[[ GIVEN RECORDS open ]]

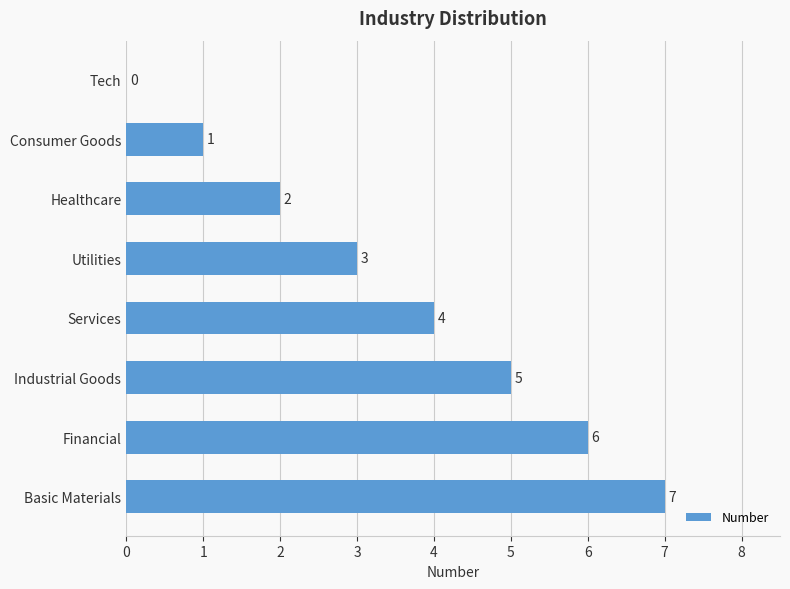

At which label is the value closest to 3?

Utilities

[[ GIVEN RECORDS closed ]]
[[ GIVEN RECORDS open ]]

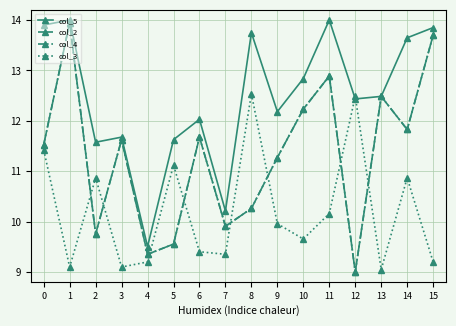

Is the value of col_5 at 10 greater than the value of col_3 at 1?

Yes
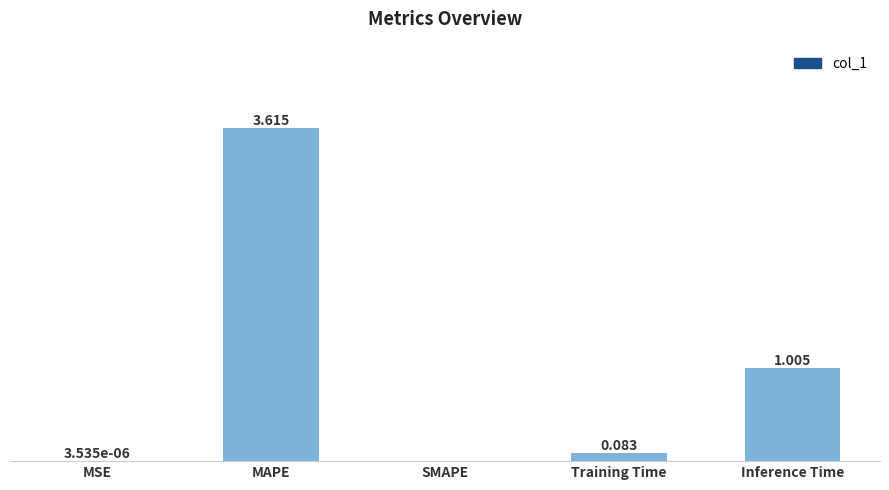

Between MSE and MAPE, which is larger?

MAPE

[[ GIVEN RECORDS closed ]]

§ **EXERCISE INSTRUCTIONS**
Locate each line above that contains the string "MAPE" and copy those lines out.

§ **SOLUTION FOR THIS EXERCISE**
Between MSE and MAPE, which is larger?
MAPE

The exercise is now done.